Istilah migrasi yang akrab dengan perpindahan penduduk dari satu tempat ke tempat lain ternyata berlaku juga pada dunia teknologi.
Televisi yang pertama kali diperkenalkan di Indonesia sekitar tahun 1962 terus tumbuh pesat dan menjelma menjadi media yang memiliki ruang istimewa bagi masyarakat.
Lebih dari 16 televisi swasta nasional lahir di Indonesia. Mereka saling berkompetisi dengan membuat berbagai program untuk menyuplai kebutuhan hiburan masyarakat. Akses yang mudah, murah, dan menyenangkan menjadi daya tarik media televisi dalam rangka menggaet penontonnya.
Namun era digital di abad 21 secara perlahan memberikan dampak luar biasa pada siaran televisi analog.
Memang tidak serta merta meredupkan ruang kemegahan yang selama ini melekat pada televisi tetapi munculnya platform digital beserta kekuasaan user (penonton) secara mutlak menjadi daya saing yang wajib diperhitungkan.
Maka salah satu upaya yang dilakukan pemerintah adalah migrasi televisi konvensional menjadi inkonvensional.
Apa hubungan antara daya saing dengan budaya menonton? Ternyata, usut punya usut, migrasi ini terkait erat dengan pengelolaan ulang frekuensi yang ada.
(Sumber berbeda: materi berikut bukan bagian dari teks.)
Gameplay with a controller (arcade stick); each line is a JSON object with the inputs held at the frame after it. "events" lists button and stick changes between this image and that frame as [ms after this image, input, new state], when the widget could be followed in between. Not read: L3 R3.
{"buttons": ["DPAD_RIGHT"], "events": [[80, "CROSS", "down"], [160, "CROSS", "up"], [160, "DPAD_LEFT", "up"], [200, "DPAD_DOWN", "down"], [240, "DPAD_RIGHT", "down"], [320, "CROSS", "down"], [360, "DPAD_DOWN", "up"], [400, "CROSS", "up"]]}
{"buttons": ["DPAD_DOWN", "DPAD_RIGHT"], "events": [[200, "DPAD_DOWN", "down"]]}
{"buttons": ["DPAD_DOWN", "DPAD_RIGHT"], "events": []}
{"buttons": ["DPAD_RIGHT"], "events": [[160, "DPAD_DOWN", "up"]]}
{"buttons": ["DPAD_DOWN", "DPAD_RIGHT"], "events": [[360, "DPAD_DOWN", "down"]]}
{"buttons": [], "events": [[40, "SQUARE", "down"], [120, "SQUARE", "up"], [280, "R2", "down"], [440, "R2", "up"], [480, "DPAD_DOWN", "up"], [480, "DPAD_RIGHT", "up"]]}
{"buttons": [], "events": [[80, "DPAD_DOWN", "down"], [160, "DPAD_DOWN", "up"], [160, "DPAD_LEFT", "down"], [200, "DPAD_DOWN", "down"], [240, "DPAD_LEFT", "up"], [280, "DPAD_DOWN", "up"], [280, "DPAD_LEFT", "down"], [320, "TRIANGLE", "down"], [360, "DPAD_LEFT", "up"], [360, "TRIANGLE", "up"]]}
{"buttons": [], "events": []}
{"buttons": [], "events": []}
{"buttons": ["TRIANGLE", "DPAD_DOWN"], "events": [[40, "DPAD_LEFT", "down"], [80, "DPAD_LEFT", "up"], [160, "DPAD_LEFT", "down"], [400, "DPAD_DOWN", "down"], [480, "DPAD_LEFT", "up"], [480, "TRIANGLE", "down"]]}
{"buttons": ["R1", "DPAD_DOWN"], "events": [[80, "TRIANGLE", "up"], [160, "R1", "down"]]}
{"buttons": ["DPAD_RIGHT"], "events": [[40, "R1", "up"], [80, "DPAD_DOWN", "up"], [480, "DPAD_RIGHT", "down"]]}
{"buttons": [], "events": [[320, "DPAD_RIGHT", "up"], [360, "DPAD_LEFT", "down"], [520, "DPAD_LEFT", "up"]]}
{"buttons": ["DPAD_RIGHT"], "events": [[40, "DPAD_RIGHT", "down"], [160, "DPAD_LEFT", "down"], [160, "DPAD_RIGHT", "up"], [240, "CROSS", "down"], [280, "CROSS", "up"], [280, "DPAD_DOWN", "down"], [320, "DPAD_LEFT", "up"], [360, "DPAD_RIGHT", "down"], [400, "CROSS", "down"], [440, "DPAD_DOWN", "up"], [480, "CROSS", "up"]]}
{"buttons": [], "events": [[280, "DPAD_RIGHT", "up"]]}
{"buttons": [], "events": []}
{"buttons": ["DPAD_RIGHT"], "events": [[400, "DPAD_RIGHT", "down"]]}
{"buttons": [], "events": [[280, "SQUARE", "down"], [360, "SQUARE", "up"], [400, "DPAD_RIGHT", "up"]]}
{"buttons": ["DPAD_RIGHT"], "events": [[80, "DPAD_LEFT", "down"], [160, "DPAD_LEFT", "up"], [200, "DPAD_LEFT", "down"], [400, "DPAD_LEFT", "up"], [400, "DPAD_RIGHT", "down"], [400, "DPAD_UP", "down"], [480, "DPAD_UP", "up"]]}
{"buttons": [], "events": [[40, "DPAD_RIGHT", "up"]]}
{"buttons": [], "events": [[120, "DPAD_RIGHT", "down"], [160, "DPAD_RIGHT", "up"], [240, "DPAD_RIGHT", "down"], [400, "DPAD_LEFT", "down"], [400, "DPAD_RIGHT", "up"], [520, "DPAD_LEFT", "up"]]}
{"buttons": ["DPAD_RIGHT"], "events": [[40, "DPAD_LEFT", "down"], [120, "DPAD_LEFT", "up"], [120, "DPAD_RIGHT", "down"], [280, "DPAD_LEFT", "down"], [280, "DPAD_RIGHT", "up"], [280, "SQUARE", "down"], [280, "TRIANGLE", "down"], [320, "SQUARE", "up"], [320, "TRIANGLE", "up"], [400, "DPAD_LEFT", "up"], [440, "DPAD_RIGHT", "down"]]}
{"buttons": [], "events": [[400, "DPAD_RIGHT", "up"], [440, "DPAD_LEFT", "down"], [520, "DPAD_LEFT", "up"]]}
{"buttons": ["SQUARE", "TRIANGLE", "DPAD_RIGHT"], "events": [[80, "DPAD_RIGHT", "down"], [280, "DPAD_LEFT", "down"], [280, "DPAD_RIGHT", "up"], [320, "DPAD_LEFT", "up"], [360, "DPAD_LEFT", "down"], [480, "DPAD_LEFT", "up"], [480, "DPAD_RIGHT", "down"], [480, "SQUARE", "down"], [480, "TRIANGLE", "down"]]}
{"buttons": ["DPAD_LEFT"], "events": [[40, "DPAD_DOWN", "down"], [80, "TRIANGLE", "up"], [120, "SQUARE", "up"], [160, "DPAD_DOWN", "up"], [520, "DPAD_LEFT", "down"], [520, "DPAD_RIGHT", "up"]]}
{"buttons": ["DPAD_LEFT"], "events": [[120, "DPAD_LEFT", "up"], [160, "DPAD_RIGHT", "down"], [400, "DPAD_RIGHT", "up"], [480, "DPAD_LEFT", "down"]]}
Dengan beralihnya ke digital maka akan ada efisiensi yang tercipta sehingga semakin banyak kesempatan untuk konten kreator masuk ke dalam produksi tv digital.
Migrasi Televisi Analog ke Televisi Digital tinggal menghitung hari.
Pada prosesnya, migrasi TV Analog akan dilakukan secara bertahap dari April - November 2022. Meski sempat menuai gejolak, mau tidak mau migrasi televisi harus dilaksanakan.
Banyak hal yang perlu dipersiapkan oleh berbagai pihak berkaitan gelombang migrasi ini.
Pertama, perihal regulasi dan infrastruktur yang memadai dan harus siap.